=== Assignment ===
Write out each line of the records that has "varusteet" in it.

Extracted data entries
▼▼▼

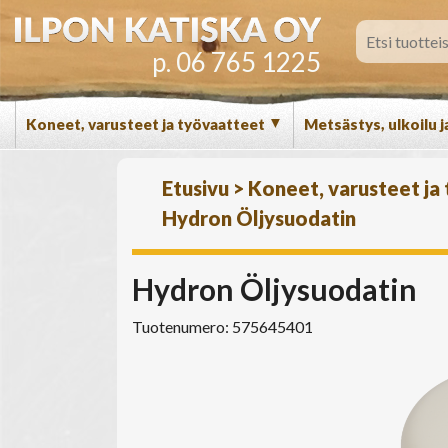
p. 06 765 1225
▼
Koneet, varusteet ja työvaatteet
Metsästys, ulkoilu j
Etusivu
>
Koneet, varusteet ja
Hydron Öljysuodatin
Hydron Öljysuodatin
Tuotenumero: 575645401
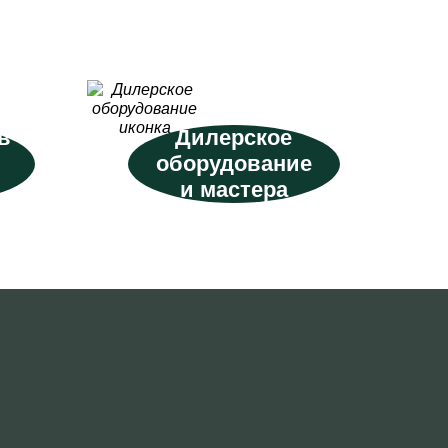
в
Дилерское
оборудование
и мастера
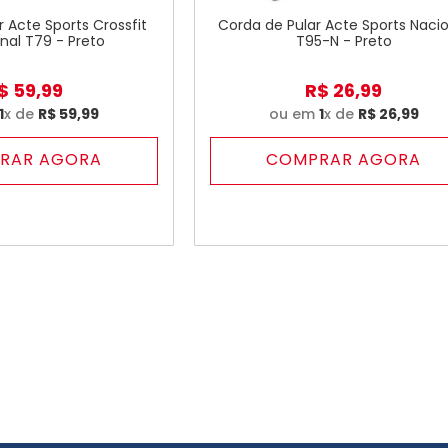
 Acte Sports Crossfit
Corda de Pular Acte Sports Naci
onal T79 - Preto
T95-N - Preto
$
59
,
99
R$
26
,
99
1
x de
R$
59
,
99
ou em
1
x de
R$
26
,
99
RAR AGORA
COMPRAR AGORA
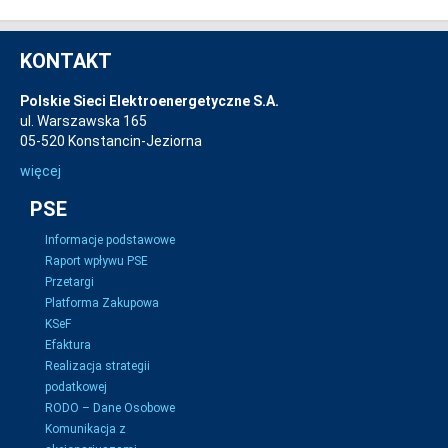
KONTAKT
Polskie Sieci Elektroenergetyczne S.A.
ul. Warszawska 165
05-520 Konstancin-Jeziorna
więcej
PSE
Informacje podstawowe
Raport wpływu PSE
Przetargi
Platforma Zakupowa
KSeF
Efaktura
Realizacja strategii
podatkowej
RODO – Dane Osobowe
Komunikacja z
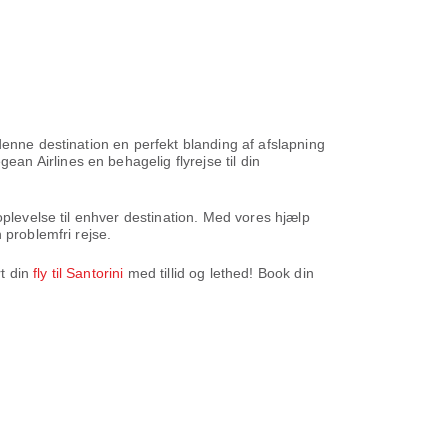
denne destination en perfekt blanding af afslapning
n Airlines en behagelig flyrejse til din
oplevelse til enhver destination. Med vores hjælp
 problemfri rejse.
t din
fly til Santorini
med tillid og lethed! Book din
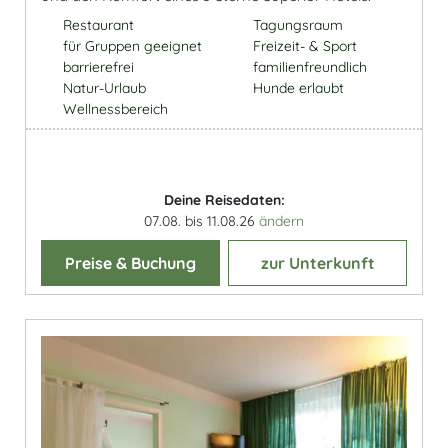
Restaurant
Tagungsraum
für Gruppen geeignet
Freizeit- & Sport
barrierefrei
familienfreundlich
Natur-Urlaub
Hunde erlaubt
Wellnessbereich
Deine Reisedaten:
07.08. bis 11.08.26
ändern
Preise & Buchung
zur Unterkunft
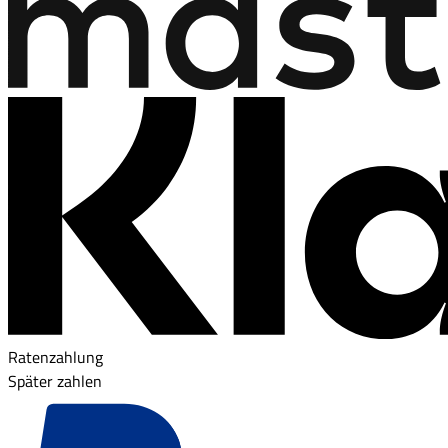
Ratenzahlung
Später zahlen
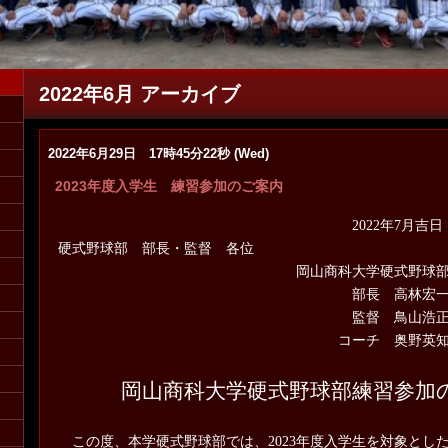
2022年6月 アーカイブ
2022年6月29日 17時45分22秒 (Wed)
フ募集（マネージャー・コーチ）詳しくは
2023年度入学生 練習参加のご案内
こ
2022
年
7
月吉日
硬式野球部 部長・監督 各位
岡山商科大学硬式野球
部長 高林宏
監督 鳥山浩
コーチ 奥野英
岡山商科大学硬式野球部練習参加
この度、本学硬式野球部では、
2023
年度入学生を対象とし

▲▲▲

=== Exercise output ===
Koneet, varusteet ja työvaatteet
Koneet, varusteet ja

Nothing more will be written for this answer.